喽哈市的夜景,如同一幅緩緩陳開的畫卷,而這畫卷如今正遭受着漫天的炮火攻擊。
西索一手勾着她的腰肢,防止她受到彈片傷,一手勾着沙發抵擋子彈。
他的眉眼裡皆是興味,似乎很是滿意現在狀況。
沒多久,窗外終于安靜了,西索輕笑着将頭顱從雪紀雙手間穿過,貼近她的面龐。
那雙緊束的手腕,正好可以落在他後脖頸間。
“猜猜看,我為什麼在這裡?”飽含欲念的粗啞聲緊貼耳畔,言語中,帶着十足的逗弄意味。
“你是不是有病!現在是問這個東西的時候麼?”
雪紀很讨厭這個過于親密的姿态,她後仰着頭躲避他的靠近,指尖不自覺開始在地闆上摩挲,企圖尋找到一個能幫她脫困的物件。
西索雙眼微眯,像是在思考,随即詭谲笑開,“嗯哼,怎麼不是好機會呢?”
本就長相明豔的一張臉,因為這一笑,顯得愈發張揚,眉眼間皆是毫不掩飾的欲念,但也隻是欲念,乖張的姿态像極了滅絕了人性的牲畜,隻剩下滿滿純粹的本能。
毫無理智!
雪紀皺眉出聲,“你不怕死麼?”
“這不有你陪我麼~”西索笑眼眯眯,陰恻恻地俯身輕舐她的面具,猩紅的舌尖順着下颌直達額頭,在冰冷的面具上留下一片濕潤的涎液。

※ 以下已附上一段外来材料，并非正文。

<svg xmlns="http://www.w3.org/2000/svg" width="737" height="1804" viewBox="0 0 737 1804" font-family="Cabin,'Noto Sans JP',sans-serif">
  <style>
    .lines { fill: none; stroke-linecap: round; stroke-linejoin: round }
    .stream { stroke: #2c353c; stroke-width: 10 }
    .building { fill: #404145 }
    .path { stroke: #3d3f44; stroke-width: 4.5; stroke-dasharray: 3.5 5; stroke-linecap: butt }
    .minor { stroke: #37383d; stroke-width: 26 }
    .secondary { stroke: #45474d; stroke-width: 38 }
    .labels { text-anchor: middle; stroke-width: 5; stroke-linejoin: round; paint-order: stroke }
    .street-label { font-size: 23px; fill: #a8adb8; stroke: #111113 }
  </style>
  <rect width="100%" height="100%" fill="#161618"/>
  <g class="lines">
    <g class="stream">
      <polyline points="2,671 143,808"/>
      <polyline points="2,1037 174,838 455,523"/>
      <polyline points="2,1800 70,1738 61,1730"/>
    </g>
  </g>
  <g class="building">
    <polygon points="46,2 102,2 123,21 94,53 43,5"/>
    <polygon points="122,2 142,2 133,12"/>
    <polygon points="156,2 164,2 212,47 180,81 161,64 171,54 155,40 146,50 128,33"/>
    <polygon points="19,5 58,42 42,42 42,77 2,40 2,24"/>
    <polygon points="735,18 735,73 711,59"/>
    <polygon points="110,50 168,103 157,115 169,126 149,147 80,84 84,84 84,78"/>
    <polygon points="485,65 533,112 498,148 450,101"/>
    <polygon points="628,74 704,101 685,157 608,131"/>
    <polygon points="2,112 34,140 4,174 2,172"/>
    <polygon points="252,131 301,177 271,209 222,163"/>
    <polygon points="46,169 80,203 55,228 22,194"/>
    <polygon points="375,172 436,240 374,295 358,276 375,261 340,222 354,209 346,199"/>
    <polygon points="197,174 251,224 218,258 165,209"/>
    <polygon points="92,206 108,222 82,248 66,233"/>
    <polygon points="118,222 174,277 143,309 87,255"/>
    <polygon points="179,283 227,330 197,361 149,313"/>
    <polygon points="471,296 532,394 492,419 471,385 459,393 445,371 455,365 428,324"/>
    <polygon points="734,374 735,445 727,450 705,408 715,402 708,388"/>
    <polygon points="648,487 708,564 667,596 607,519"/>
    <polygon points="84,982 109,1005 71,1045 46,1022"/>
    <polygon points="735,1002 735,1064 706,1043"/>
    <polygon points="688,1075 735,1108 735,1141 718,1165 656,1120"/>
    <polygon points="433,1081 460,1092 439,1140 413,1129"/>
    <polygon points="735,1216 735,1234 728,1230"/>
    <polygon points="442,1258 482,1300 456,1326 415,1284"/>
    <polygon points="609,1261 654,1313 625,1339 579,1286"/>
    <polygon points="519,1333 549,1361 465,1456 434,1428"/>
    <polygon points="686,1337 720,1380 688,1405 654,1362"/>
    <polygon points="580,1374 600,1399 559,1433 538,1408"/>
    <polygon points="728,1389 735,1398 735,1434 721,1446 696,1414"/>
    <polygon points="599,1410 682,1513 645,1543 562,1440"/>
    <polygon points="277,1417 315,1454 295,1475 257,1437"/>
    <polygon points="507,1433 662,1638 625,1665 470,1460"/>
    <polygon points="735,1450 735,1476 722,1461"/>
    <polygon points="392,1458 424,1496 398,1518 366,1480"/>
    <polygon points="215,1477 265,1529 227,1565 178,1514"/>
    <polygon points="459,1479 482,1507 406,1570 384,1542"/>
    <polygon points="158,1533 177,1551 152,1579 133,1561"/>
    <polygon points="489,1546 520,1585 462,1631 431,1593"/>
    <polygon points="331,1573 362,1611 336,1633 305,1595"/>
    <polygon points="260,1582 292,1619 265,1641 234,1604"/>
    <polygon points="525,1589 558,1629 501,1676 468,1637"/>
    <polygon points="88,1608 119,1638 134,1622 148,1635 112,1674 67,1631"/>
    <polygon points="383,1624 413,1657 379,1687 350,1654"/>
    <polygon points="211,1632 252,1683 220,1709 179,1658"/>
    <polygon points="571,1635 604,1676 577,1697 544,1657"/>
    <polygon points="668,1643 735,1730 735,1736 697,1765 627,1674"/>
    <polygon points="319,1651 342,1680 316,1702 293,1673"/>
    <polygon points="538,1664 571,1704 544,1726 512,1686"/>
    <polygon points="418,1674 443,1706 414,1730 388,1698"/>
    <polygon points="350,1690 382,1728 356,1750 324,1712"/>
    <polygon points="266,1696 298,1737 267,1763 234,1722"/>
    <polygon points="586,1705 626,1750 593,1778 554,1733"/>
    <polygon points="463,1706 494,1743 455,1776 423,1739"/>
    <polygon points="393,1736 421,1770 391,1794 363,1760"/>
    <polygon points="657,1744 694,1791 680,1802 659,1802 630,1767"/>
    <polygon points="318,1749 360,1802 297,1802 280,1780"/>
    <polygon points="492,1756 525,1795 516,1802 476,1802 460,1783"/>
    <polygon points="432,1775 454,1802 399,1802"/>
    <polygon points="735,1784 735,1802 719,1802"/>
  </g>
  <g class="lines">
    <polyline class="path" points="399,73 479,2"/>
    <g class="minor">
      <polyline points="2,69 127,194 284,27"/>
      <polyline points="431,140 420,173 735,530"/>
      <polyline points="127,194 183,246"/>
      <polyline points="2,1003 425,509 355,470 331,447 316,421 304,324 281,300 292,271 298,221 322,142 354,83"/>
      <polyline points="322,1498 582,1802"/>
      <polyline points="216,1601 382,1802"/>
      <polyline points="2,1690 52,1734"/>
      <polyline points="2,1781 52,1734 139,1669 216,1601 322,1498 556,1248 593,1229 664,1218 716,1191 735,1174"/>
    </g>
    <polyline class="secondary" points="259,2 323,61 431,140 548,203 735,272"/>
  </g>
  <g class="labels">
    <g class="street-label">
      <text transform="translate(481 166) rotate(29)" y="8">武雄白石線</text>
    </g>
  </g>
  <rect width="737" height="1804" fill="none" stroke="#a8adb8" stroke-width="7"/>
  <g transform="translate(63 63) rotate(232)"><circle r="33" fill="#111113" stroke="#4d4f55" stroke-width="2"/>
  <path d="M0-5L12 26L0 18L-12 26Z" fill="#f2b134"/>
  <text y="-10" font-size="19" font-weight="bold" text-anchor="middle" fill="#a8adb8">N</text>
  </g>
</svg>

雪紀雙眼緊閉,冷不丁啧啧出聲,“我還是對變态兩個字缺乏理解。”
西索疑惑地“嗯”了一聲。
“命都要沒了,還想着這檔子龌龊事。”雪紀睜開眼,擡眸看向他,嘲諷呼之欲出,“你這輩子,也就這點出息了?”
很明顯,她想激怒他,可惜的是,這話根本傷不到某人。
“嗯哼~”西索眨眼,腔調裡帶着詭異的尾音,拐了十八個彎,“美女身下死,做鬼也風流。”
雪紀面無表情,“這句話是這樣說的?”
西索面上的笑蓦然一頓,在他震驚的瞳仁中,雪紀反倒蓦然笑開。
她笑得幾近癫狂,手也很用力,“這話肯定不是活人說的,你,下去問問呗?”
感受着後背被貫穿的劇痛,西索殺氣蓬勃而出,手中動作遠比腦中思維更快,掙脫桎梏,扯着她衣襟就要将人推出。

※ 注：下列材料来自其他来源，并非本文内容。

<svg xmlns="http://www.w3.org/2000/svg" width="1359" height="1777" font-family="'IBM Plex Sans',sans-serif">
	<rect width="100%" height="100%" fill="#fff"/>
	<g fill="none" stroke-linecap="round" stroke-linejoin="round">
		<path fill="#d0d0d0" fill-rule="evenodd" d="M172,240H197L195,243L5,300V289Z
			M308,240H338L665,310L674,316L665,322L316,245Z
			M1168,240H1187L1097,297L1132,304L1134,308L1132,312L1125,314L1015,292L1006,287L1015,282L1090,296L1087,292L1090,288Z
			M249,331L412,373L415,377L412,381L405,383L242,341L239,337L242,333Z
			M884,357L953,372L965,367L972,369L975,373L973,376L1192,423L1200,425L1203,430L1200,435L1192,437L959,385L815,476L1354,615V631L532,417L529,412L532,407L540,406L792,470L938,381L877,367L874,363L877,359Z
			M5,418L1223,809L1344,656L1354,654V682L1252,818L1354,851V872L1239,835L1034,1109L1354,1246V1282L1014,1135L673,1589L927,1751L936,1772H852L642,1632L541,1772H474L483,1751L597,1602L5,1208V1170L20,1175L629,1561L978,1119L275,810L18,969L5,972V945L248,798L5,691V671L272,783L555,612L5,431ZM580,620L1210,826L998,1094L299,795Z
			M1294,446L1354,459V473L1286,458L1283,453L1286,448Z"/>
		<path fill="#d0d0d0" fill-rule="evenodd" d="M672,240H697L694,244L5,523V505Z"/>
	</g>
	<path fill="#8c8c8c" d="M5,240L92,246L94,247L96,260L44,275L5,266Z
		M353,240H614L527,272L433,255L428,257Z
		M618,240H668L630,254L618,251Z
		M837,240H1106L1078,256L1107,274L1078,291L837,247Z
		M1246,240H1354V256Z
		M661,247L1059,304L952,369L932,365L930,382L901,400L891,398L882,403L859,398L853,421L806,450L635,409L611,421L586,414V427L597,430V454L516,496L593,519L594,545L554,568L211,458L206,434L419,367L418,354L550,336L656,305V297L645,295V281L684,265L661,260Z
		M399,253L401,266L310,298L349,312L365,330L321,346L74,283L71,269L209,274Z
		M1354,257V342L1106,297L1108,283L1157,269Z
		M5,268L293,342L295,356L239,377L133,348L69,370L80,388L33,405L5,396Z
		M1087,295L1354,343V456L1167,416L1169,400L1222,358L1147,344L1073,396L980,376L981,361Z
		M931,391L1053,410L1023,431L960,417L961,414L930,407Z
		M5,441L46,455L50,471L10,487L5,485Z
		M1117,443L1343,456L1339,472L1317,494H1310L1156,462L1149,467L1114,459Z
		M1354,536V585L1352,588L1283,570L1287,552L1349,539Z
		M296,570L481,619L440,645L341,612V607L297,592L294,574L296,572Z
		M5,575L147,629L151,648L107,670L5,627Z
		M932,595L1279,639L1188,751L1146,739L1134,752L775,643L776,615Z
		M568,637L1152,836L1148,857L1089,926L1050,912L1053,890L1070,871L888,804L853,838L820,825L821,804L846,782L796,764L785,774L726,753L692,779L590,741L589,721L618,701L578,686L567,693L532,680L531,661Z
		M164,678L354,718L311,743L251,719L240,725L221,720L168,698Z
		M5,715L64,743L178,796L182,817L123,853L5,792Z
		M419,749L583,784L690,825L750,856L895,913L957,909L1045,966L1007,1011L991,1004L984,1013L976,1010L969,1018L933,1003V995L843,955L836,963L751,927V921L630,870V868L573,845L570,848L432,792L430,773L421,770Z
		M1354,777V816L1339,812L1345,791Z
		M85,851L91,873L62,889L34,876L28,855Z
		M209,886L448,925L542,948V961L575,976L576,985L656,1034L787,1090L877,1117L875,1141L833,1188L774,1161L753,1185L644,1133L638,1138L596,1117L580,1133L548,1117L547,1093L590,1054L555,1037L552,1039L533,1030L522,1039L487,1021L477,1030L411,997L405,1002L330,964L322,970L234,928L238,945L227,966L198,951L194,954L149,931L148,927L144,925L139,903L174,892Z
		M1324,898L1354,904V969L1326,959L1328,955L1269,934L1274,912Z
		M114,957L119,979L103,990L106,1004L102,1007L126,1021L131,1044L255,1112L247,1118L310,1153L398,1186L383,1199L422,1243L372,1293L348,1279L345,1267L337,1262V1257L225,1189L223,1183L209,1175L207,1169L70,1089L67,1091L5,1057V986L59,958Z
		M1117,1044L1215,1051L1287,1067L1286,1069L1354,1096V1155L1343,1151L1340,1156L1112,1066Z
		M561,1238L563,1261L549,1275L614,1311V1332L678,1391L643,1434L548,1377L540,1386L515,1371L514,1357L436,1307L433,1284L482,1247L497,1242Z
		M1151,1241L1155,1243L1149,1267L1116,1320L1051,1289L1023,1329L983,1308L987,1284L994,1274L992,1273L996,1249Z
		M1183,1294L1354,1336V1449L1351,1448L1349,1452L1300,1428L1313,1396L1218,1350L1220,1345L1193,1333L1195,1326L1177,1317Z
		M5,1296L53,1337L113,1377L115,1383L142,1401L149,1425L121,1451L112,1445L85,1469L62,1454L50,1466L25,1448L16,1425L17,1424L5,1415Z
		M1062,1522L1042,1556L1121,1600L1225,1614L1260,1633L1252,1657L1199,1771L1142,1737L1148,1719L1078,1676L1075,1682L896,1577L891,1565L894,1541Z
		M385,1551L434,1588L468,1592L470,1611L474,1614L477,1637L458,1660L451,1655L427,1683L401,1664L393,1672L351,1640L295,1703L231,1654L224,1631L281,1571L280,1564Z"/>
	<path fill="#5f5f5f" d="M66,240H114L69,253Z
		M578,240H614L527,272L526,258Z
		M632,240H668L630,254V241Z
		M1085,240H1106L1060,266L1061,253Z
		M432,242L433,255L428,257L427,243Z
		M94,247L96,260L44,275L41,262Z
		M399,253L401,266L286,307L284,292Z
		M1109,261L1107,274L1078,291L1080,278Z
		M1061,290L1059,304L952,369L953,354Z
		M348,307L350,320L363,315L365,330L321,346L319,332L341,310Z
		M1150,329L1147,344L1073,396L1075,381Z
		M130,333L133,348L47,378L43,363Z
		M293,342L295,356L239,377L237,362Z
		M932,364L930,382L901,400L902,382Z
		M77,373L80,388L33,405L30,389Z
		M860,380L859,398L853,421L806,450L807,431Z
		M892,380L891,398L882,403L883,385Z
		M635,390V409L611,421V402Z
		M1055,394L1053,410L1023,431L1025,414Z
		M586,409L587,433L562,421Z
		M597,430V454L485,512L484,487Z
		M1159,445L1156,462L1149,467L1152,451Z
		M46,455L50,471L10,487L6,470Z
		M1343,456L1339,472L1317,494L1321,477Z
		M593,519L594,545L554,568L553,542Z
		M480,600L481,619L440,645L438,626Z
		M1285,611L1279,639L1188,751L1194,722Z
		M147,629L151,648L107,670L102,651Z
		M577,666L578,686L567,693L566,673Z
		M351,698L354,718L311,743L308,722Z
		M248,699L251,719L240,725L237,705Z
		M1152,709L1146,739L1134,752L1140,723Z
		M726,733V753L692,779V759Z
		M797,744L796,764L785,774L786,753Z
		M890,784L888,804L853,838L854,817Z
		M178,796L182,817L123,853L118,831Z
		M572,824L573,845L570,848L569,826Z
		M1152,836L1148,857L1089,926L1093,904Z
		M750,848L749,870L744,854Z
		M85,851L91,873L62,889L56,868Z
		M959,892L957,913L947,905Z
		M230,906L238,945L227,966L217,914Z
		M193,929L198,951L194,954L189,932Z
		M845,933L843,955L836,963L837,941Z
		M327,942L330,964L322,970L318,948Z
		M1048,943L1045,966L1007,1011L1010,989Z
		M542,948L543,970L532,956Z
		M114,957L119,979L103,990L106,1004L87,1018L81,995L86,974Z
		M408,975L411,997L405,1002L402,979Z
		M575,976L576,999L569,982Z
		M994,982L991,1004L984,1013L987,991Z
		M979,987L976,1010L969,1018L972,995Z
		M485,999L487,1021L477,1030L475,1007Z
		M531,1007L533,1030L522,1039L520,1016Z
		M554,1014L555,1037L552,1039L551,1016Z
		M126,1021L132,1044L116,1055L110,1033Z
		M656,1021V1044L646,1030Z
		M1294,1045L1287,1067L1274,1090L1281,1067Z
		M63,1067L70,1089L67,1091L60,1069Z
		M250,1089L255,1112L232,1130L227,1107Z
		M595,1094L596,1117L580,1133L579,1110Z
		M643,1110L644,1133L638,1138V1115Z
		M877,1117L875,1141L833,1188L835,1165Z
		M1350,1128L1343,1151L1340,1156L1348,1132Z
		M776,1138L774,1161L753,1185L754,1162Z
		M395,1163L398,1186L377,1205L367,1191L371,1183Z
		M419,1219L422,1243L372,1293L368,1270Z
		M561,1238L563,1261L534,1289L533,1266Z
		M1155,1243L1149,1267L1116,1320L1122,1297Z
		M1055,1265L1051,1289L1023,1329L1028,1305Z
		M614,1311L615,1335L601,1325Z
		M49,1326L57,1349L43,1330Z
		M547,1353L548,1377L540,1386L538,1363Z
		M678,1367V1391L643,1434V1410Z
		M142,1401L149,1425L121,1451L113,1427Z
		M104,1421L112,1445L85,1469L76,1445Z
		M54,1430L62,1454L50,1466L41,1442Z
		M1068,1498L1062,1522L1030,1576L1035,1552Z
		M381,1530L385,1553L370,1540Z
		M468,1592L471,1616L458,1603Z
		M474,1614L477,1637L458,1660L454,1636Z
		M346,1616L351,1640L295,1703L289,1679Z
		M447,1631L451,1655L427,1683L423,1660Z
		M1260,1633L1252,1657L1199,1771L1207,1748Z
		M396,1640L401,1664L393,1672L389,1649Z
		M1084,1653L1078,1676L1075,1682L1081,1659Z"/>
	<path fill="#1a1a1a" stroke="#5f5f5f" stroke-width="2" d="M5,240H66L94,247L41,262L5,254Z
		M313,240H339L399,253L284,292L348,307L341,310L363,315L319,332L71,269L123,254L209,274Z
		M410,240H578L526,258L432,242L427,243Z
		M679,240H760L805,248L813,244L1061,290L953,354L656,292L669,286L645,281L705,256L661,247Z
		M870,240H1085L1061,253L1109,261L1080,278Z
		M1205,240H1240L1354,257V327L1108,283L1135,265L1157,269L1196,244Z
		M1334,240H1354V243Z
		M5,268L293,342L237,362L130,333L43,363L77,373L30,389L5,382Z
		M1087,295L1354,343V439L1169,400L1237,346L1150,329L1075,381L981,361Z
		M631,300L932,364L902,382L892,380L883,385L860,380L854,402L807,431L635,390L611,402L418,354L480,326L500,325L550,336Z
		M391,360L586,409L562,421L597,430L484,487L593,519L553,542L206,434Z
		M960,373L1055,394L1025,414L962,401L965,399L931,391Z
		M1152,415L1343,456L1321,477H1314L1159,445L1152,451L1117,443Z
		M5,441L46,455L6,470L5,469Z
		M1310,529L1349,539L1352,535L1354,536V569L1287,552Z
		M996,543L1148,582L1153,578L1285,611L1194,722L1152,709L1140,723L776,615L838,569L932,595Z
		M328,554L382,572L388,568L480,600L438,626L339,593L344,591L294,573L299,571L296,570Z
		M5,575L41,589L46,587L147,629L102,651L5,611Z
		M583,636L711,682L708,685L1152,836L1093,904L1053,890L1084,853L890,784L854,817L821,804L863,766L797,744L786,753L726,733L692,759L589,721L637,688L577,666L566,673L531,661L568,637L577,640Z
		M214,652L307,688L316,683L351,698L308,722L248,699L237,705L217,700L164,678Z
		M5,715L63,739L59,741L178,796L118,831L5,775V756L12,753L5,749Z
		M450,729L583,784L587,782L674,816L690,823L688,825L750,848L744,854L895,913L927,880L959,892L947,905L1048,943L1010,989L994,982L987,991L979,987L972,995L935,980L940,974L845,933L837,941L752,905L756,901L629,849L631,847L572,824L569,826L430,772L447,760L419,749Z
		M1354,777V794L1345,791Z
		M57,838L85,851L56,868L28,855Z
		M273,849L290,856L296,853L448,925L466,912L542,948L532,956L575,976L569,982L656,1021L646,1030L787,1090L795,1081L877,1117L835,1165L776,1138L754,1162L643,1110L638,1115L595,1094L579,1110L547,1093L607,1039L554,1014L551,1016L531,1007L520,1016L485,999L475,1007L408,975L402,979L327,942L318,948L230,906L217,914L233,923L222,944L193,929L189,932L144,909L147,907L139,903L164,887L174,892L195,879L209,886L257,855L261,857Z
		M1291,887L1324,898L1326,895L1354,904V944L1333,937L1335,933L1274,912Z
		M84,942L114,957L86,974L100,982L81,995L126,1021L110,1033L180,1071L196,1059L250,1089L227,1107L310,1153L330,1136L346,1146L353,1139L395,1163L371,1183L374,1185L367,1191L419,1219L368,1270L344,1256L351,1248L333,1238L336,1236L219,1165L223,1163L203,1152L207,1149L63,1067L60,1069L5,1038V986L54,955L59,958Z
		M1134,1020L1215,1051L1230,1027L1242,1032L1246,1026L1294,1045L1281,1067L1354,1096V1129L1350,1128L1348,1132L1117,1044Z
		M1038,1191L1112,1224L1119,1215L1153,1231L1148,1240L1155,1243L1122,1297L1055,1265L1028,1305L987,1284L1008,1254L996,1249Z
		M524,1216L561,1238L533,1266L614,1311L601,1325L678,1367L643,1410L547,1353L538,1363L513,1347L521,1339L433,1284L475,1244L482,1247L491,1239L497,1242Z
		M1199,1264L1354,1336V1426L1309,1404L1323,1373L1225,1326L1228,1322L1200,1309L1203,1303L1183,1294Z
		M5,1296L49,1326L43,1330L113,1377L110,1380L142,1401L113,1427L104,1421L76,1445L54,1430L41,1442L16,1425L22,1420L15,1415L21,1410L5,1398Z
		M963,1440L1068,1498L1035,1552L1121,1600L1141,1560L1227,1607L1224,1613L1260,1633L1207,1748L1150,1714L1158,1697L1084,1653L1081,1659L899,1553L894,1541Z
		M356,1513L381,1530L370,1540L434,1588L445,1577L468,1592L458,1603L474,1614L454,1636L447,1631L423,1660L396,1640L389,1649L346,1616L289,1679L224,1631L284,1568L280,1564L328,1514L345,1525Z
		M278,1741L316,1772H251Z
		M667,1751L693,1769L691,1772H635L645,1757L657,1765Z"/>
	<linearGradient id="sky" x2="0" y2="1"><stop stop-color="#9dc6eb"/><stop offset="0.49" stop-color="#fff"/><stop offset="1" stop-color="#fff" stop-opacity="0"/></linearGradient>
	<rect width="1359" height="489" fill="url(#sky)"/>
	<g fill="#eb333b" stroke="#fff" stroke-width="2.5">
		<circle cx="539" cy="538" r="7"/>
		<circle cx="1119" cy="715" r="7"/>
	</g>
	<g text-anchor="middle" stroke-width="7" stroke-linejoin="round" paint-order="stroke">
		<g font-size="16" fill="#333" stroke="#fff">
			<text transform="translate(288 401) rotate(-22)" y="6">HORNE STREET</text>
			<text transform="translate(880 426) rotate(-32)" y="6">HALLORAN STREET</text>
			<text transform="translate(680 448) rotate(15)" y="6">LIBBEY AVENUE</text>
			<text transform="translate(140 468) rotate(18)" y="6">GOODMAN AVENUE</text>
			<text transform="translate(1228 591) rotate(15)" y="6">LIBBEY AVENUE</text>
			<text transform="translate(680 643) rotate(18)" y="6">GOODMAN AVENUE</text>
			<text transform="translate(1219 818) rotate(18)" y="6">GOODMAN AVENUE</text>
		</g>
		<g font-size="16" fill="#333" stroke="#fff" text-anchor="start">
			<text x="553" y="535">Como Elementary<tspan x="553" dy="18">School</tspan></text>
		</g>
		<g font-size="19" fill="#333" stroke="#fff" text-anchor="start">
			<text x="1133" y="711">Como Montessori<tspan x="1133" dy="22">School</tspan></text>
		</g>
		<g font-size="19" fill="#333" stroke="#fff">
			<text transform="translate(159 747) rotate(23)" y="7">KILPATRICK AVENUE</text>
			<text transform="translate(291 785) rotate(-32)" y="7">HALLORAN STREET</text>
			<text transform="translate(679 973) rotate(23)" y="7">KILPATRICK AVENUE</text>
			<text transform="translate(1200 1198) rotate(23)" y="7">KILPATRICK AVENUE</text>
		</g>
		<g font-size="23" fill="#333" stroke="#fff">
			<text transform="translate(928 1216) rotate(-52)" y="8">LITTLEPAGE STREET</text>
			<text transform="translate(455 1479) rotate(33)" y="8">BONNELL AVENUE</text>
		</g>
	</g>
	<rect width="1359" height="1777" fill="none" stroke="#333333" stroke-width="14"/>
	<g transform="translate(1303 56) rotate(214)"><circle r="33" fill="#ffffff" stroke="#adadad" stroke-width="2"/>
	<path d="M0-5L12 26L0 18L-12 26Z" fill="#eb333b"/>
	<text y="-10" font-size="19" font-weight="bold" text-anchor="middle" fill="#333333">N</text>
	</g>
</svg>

雪紀自然不會放過他,胳膊用力收緊,雙腿繞在他後背夾緊,捅進他後背鋒利金屬愈發深入,“來死一次吧,少年。”
西索瞳孔微縮,視線裡皆是某人驟然放大的銀色面具,而這時他才恍然意識,自己還沒看過她長什麼樣。
雪紀眼中殺意淩冽,雙腿張開緊夾他的腰肢,胳膊也随之收緊,全身蓄力,成擁抱姿态朝百米的窗外猛地沖出。
哐啷——
耳邊,低語的風聲突變,變得尖銳刺耳,帶着不可抗拒的力量,兩人墜入未知深淵。
重力壓制,呼吸逐漸變得艱難,每一次吸氣都像是用胸腔努力擴張肺部,硬生生壓進心髒。
雪紀喘着粗氣,松開偷襲的手,雙膝并合,雙腳踩着他的腹部用力蹬出。
她想的很簡單,就是要借此機會,脫離他那奇怪的念力。
雙腳踩踏的力并沒有讓她遠離他,因為落腳的地方一片黏膩,有種踩在老鼠粘闆上的錯覺。
雪紀心中低咒出聲:該死的,又是那個黏黏糊糊的念力。
“不是要殺了我麼?跑什麼?”
西索緩過神,忍住後背疼痛,将所有念氣聚集腹部,死死纏住她腳踝。
這一刻,他終于對面具下的她産生了興趣。
他想知道,這麼有意思的女人,到底長什麼樣。
他想離她......近一點......
環繞在纖腰上的手臂驟然收緊,後腦勺随即一沉,雪紀唇上多了一道溫熱。